Exercise requirements: Reproduce the records from their beginning through the line containing "v(22, -0.08) *", inclusive, and omit the pictures.

Start Input material

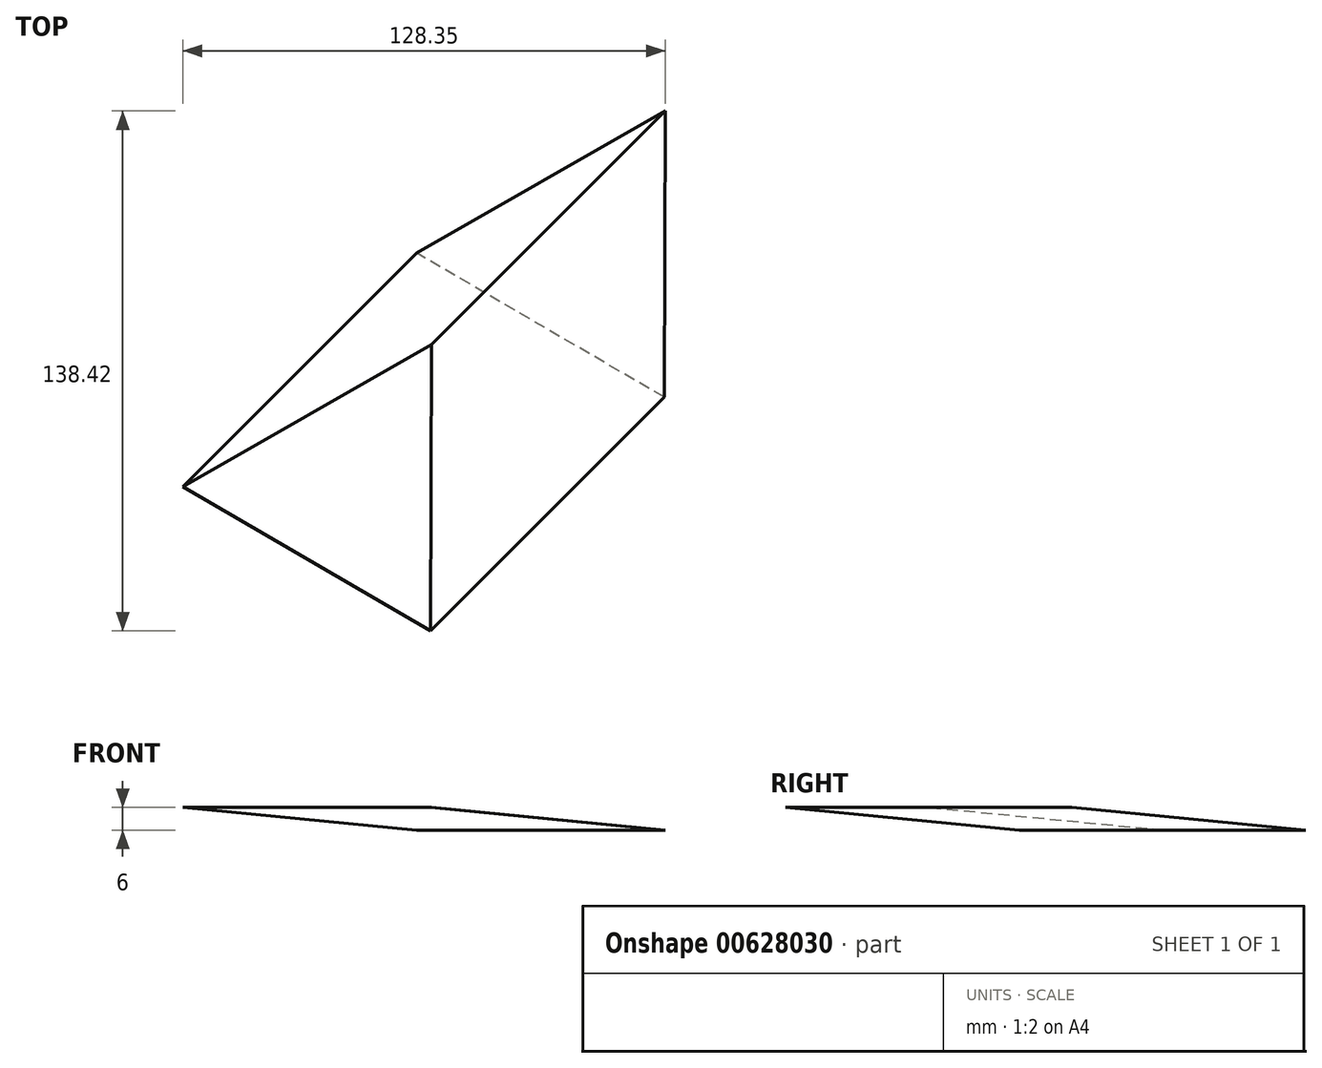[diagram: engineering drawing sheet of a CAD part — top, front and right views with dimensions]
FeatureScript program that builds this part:
annotation { "Feature Type Name" : "Feature", "Feature Type Description" : "" }
export const myFeature = defineFeature(function(context is Context, id is Id, definition is map)
    precondition{}
    {
        {
            assignVariable(context, id + "F0", {"name" : "l", "anyValue" : 6});
        }
        {
            var Q0;
            Q0=qCreatedBy(makeId("Top.planeOp"),FACE);
            var sketch = newSketch(context, id + "F1", { "sketchPlane" : qUnion([Q0])});
            skCircle(sketch, "E0.cCircle", {"center": v(0, 0) * mm, "radius": 22 * mm, "construction": true});
            skLineSegment(sketch, "E0.0", {"start": v(22.14, 38.02) * mm, "end": v(21.86, -38.18) * mm});
            skLineSegment(sketch, "E0.1", {"start": v(21.86, -38.18) * mm, "end": v(-44, 0.16) * mm});
            skLineSegment(sketch, "E0.2", {"start": v(-44, 0.16) * mm, "end": v(22.14, 38.02) * mm});
            skPoint(sketch, "E0.0.midPoint", {"position": v(22, -0.08) * mm});
            skSolve(sketch);
        }
        {
            var Q0;
            Q0=qCreatedBy(makeId("Right.planeOp"),FACE);
            var Q1;
            Q1=qCreatedBy(makeId("Front.planeOp"),FACE);
            cPlane(context, id + "F2", {"entities" : qUnion([Q0, Q1]), "cplaneType" : CPlaneType.MID_PLANE, "offset" : 25.4 * mm, "flipAlignment" : true, "width" : 152.4 * mm, "height" : 152.4 * mm});
        }
        {
            var Q0;
            Q0=qCreatedBy(makeId("Top.planeOp"),FACE);
            cPlane(context, id + "F3", {"entities" : qUnion([Q0]), "cplaneType" : CPlaneType.OFFSET, "offset" : (getVariable(context, 'l')) * mm, "width" : 152.4 * mm, "height" : 152.4 * mm});
        }
        {
            var Q0;
            Q0=qCreatedBy(id+"F2.planeOp",FACE);
            var sketch = newSketch(context, id + "F4", { "sketchPlane" : qUnion([Q0])});
            skLineSegment(sketch, "E1", {"start": v(0, 0) * mm, "end": v(-88.31, 152.96) * mm});
            skSolve(sketch);
        }
        {
            var Q0;
            Q0=qCreatedBy(id+"F3.planeOp",FACE);
            var sketch = newSketch(context, id + "F5", { "sketchPlane" : qUnion([Q0])});
            skLineSegment(sketch, "E2.0", {"start": v(-40.08, -24.2) * mm, "end": v(-40.36, -100.4) * mm});
            skLineSegment(sketch, "E3.0", {"start": v(-106.21, -62.05) * mm, "end": v(-40.08, -24.2) * mm});
            skLineSegment(sketch, "E4.0", {"start": v(-40.36, -100.4) * mm, "end": v(-106.21, -62.05) * mm});
            skCircle(sketch, "E5.0", {"center": v(-62.22, -62.22) * mm, "radius": 22 * mm, "construction": true});
            skSolve(sketch);
        }
        {
            var Q0;
            Q0=makeQuery(id+"F5.imprint","IMPRINT",FACE,{"disambiguationData":[TD([[makeQuery(id+"F5.imprint","IMPRINT",EDGE,{"derivedFrom":sQuery(id+"F5.wireOp",EDGE,"E2.0")}),-1.0]])]});
            var Q1;
            Q1=makeQuery(id+"F1.imprint","IMPRINT",FACE,{"disambiguationData":[TD([[makeQuery(id+"F1.imprint","IMPRINT",EDGE,{"derivedFrom":sQuery(id+"F1.wireOp",EDGE,"E0.0")}),-1.0]])]});
            var Q2;
            Q2=makeQuery(id+"F5.imprint","IMPRINT",FACE,{"disambiguationData":[TD([[makeQuery(id+"F5.imprint","IMPRINT",EDGE,{"derivedFrom":sQuery(id+"F5.wireOp",EDGE,"E2.0")}),-1.0]])]});
            var Q3;
            Q3=makeQuery(id+"F1.imprint","IMPRINT",FACE,{"disambiguationData":[TD([[makeQuery(id+"F1.imprint","IMPRINT",EDGE,{"derivedFrom":sQuery(id+"F1.wireOp",EDGE,"E0.0")}),-1.0]])]});
            var Q4;
            Q4=sQuery(id+"F1.wireOp",VERTEX,"E0.0.start");
            var Q5;
            Q5=sQuery(id+"F5.wireOp",VERTEX,"E3.0.end");
            var Q6;
            Q6=sQuery(id+"F1.wireOp",VERTEX,"E0.2.start");
            var Q7;
            Q7=sQuery(id+"F5.wireOp",VERTEX,"E4.0.end");
            var Q8;
            Q8=sQuery(id+"F1.wireOp",VERTEX,"E0.1.start");
            var Q9;
            Q9=sQuery(id+"F5.wireOp",VERTEX,"E4.0.start");
            loft(context, id + "F6", {"sheetProfilesArray" : [{ "sheetProfileEntities" : qUnion([Q0]) }, { "sheetProfileEntities" : qUnion([Q1]) }], "wireProfilesArray" : [{ "wireProfileEntities" : qUnion([Q2]) }, { "wireProfileEntities" : qUnion([Q3]) }], "connections" : [{ "connectionEntities" : qUnion([Q4, Q5, Q6, Q7, Q8, Q9]), "connectionEdgeQueries" : qUnion([]), "connectionEdgeParameters" : [] }]});
        }
        {
            var Q0;
            Q0=qCreatedBy(id+"F3.planeOp",FACE);
            var Q1;
            Q1=qCreatedBy(makeId("Top.planeOp"),FACE);
            cPlane(context, id + "F7", {"entities" : qUnion([Q0, Q1]), "cplaneType" : CPlaneType.MID_PLANE, "offset" : 25.4 * mm, "width" : 152.4 * mm, "height" : 152.4 * mm});
        }
        {
            var Q0;
            Q0=qCreatedBy(id+"F7.planeOp",FACE);
            var sketch = newSketch(context, id + "F8", { "sketchPlane" : qUnion([Q0])});
            skCircle(sketch, "E6", {"center": v(-31.1, -31.1) * mm, "radius": 12.7 * mm});
            skSolve(sketch);
        }
        {
            var Q0;
            Q0=sQuery(id+"F1.wireOp",EDGE,"E0.0");
            cPoint(context, id + "F9", {"entities" : qUnion([Q0]), "parameter" : 0.5});
        }
        {
            var Q0;
            Q0=sQuery(id+"F1.wireOp",EDGE,"E0.cCircle");
            var Q1;
            Q1 = qCreatedBy(id + "F9" ,VERTEX);
            cPlane(context, id + "F10", {"entities" : qUnion([Q0, Q1]), "cplaneType" : CPlaneType.CURVE_POINT, "offset" : 25.4 * mm, "width" : 152.4 * mm, "height" : 152.4 * mm});
        }
        {
            var Q0;
            Q0=qCreatedBy(id+"F10.planeOp",FACE);
            var sketch = newSketch(context, id + "F11", { "sketchPlane" : qUnion([Q0])});
            skPoint(sketch, "E7.0", {"position": v(39.99, 152.4) * mm});
            skPoint(sketch, "E8.0", {"position": v(-22, 0) * mm});
            skLineSegment(sketch, "E9", {"start": v(39.99, 152.4) * mm, "end": v(-22, 0) * mm, "construction": true});
            skLineSegment(sketch, "E10", {"start": v(39.99, 152.4) * mm, "end": v(-139.3, 152.4) * mm});
            skLineSegment(sketch, "E11", {"start": v(-139.3, 152.4) * mm, "end": v(-139.3, 0) * mm});
            skLineSegment(sketch, "E12", {"start": v(-139.3, 0) * mm, "end": v(-22, 0) * mm});
            skArc(sketch, "E13", {"start": v(-22, 0) * mm, "mid": v(16.99, 72.95) * mm, "end": v(39.99, 152.4) * mm});
            skPoint(sketch, "E14.0.start.orphan", {"position": v(18.3, 76.2) * mm});
            skSolve(sketch);
        }
        {
            var Q0;
            Q0=makeQuery(id+"F11.imprint","IMPRINT",FACE,{"disambiguationData":[TD([[makeQuery(id+"F11.imprint","IMPRINT",EDGE,{"derivedFrom":sQuery(id+"F11.wireOp",EDGE,"E10")}),1.0]])]});
            extrude(context, id + "F12", {"entities" : qUnion([Q0]), "operationType" : NewBodyOperationType.REMOVE, "endBound" : BoundingType.SYMMETRIC, "oppositeDirection" : true, "depth" : 227.08 * mm, "offsetDistance" : 25.4 * mm});
        }
    });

End Input material

Result of the exercise:
[diagram: engineering drawing sheet of a CAD part — top, front and right views with dimensions]
FeatureScript program that builds this part:
annotation { "Feature Type Name" : "Feature", "Feature Type Description" : "" }
export const myFeature = defineFeature(function(context is Context, id is Id, definition is map)
    precondition{}
    {
        {
            assignVariable(context, id + "F0", {"name" : "l", "anyValue" : 6});
        }
        {
            var Q0;
            Q0=qCreatedBy(makeId("Top.planeOp"),FACE);
            var sketch = newSketch(context, id + "F1", { "sketchPlane" : qUnion([Q0])});
            skCircle(sketch, "E0.cCircle", {"center": v(0, 0) * mm, "radius": 22 * mm, "construction": true});
            skLineSegment(sketch, "E0.0", {"start": v(22.14, 38.02) * mm, "end": v(21.86, -38.18) * mm});
            skLineSegment(sketch, "E0.1", {"start": v(21.86, -38.18) * mm, "end": v(-44, 0.16) * mm});
            skLineSegment(sketch, "E0.2", {"start": v(-44, 0.16) * mm, "end": v(22.14, 38.02) * mm});
            skPoint(sketch, "E0.0.midPoint", {"position": v(22, -0.08) * mm});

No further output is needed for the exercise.